Деялось воистину диковинное — стоило бы им обеим пройти еще шагов с десяточек, и вышли бы они из-под дождя вовсе.
Грозовая туча висела над слободой, ее лишь и поливая, а вокруг было сухим-сухонько.
Отойдя и подняв глаза к небу, Степанида это явственно и увидала.
— Что деется, что деется… — проворчала Алена. — Пошли отселе, пока вся слобода не задумалась — что деется…
— Алена… — как-то неуверенно произнесла Рязанка. — А ведь тебе такое досталось!..
— Идем, Никитишна, — приказала Алена.
И они ушли огородами, и дали крюка, и выбрели бог весть где, а оттуда уж направились к Гончарам, где Алена случайно отыскала близ Красного холма, на краю гончарной слободы, не то чтобы брошенную, а временно не нужную хозяйке избу. Хозяйка та, пожилая вдова, повадилась летом уходить на богомолье и однажды дошла до самого Киева. Теперь, когда того гляди начнется распутица, а ее всё нет и нет, сноха, смотревшая за избенкой, поняла, что свекровь переждет слякоть в богадельне при какой-либо обители, а по снежному первопутку и явится. Алена и уговорилась, что до прихода богомолицы поживет, и две гривны задатку дала, да еще за обзаведенье особо уплатила — за мисы, бочата, ковши, ложки, всякую кухонную утварь. На вопрос же, кто такова, отвечала, что ее, убогую вдову, мужнина родня со двора согнала.
Дешево снять избу удалось и еще по одной причине — место было низменное, время от времени Москвой-рекой затопляемое. Зосимо-Савватиевскую мужскую обитель, нерасчетливо выстроенную поблизости еще при царе Алексее Михайлыче, пришлось перевести куда подальше, говорили, что братию отправили в город Бронницы, одни стены остались. И грозились старики, что нынешней осенью как раз и следует ждать потопа.
В эту избу и привела Алена Степаниду Рязанку.

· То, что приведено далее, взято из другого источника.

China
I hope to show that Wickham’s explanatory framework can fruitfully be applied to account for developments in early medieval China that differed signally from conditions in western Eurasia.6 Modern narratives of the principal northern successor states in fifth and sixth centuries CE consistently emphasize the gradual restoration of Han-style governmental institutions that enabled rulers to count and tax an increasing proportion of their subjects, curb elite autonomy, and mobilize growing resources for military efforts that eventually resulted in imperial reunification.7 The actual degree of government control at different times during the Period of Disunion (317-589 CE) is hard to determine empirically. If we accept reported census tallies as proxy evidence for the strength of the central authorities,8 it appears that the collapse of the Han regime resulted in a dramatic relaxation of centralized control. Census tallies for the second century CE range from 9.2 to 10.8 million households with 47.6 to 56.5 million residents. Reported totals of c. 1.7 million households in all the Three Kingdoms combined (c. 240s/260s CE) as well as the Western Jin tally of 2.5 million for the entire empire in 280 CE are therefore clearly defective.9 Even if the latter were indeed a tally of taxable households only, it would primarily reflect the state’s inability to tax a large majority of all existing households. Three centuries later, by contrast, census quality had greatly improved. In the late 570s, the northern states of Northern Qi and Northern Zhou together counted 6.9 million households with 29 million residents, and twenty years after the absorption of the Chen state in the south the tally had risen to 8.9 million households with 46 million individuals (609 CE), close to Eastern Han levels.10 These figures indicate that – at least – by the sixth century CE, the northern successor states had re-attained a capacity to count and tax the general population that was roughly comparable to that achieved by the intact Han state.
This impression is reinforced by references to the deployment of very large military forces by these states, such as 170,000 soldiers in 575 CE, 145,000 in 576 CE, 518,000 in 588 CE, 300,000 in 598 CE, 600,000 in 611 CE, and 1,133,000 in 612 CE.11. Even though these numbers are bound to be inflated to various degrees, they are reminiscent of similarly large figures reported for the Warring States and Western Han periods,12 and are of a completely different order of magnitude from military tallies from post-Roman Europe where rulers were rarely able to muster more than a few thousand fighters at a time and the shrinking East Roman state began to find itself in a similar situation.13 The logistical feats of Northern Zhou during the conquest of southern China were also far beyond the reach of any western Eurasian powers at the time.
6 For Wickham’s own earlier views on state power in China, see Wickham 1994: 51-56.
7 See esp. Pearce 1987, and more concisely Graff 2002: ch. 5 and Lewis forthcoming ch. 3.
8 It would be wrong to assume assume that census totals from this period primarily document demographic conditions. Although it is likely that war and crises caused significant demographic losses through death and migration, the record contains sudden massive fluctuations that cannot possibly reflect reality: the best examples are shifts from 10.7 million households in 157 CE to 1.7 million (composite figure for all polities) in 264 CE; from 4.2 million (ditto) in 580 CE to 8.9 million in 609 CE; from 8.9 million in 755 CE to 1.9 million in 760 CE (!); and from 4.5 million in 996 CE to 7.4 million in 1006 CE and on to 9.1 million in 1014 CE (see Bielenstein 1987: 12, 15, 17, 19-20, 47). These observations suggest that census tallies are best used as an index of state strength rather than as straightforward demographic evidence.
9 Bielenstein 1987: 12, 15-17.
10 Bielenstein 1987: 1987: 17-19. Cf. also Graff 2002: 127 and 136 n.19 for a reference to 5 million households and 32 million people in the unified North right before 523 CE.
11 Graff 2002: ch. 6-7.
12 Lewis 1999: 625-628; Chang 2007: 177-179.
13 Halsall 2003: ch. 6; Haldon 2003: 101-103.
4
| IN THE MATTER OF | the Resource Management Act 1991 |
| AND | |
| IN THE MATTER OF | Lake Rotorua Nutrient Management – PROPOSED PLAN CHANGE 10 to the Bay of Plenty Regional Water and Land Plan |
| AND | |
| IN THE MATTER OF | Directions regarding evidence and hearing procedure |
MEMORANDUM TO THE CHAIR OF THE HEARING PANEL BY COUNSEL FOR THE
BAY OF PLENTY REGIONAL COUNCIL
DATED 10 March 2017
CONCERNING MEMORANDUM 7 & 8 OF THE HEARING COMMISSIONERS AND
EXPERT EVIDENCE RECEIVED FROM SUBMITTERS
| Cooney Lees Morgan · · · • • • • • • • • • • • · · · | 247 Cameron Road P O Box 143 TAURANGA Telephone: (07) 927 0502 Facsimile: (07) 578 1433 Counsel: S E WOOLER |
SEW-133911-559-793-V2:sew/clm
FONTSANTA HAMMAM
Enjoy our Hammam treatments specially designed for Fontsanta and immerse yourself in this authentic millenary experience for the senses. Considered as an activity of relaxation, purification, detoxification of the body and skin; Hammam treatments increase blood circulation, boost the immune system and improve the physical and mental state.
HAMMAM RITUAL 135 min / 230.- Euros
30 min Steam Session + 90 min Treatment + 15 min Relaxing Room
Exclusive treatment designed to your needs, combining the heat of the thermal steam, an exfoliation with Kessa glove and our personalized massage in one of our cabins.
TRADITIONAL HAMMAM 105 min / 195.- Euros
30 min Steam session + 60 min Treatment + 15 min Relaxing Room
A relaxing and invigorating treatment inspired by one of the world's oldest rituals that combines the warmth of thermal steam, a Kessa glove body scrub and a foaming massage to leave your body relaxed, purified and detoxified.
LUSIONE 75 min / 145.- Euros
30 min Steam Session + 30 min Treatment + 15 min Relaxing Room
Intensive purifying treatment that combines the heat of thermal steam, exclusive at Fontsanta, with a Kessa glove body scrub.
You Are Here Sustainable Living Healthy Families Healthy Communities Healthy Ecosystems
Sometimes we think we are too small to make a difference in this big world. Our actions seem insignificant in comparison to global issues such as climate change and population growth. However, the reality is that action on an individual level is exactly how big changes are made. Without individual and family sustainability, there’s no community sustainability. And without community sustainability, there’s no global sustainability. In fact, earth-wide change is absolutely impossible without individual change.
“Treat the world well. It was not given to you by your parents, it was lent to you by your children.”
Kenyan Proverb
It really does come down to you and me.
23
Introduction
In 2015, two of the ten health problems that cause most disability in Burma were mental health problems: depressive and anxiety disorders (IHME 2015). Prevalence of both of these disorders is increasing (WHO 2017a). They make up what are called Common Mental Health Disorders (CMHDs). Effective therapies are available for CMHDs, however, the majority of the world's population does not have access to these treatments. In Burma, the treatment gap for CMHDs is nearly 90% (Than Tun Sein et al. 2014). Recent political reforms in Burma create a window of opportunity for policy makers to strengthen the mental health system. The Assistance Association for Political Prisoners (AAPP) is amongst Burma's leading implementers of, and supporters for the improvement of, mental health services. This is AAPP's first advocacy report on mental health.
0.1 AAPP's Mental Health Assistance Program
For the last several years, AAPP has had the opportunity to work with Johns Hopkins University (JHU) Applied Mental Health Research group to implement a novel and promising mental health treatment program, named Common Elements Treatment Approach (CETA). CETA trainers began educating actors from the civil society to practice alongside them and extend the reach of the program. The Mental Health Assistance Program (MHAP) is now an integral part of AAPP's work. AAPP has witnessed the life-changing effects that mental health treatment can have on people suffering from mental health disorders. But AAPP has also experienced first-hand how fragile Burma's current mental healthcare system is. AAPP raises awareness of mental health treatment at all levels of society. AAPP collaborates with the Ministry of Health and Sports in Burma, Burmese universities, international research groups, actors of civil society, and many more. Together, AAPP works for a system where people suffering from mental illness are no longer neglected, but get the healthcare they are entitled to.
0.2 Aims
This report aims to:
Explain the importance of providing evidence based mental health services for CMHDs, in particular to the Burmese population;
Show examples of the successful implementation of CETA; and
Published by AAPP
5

По дороге они почитай что не говорили — так торопились. В избе тоже всё о хозяйстве. А когда повесили Степанидины образа, когда засыпали в горшок-кашник пшена и сунули в небольшую, да варистую печь, выставила Алена на стол лакомство, на торгу купленное, — малый горшочек рябины, в меду томлённой. Когда еще та каша поспеет! И две деревянные ложки выложила.
— Потом сходим, рыжиков соленых прикупим, капусты квашеной, маслица конопляного, — сказала хозяйственная Степанида. — Огурцов соленых…
— Огурцы в сенях, в бочонке, — сообщила Алена.
— Вот и ладно, я тебя калью научу варить на огуречном рассоле. Рыбная калья с икрой — такую только царю подавать, — Степанида крепко уселась на лавку и уставилась на горшочек с рябиной с некоторым сомнением — нелепо вроде бы начинать трапезу со сластей…
Но Алена за последнее время привыкла есть лишь то, что покупала на торгу, были же это главным образом сладкие пироги, пряники, леваши и даже пастила. И пока еще не скучала по вареву да похлебкам.
Она подцепила ложкой рябины и, прошептав «Господи, благослови ести и пити…», принялась уплетать ее без хлеба. Степанида проводила взглядом одну ложку, другую, третью — и поняла, что если не присоединится, то ничего ей и не достанется.
Вдвоем они быстро добрались до дна горшочка.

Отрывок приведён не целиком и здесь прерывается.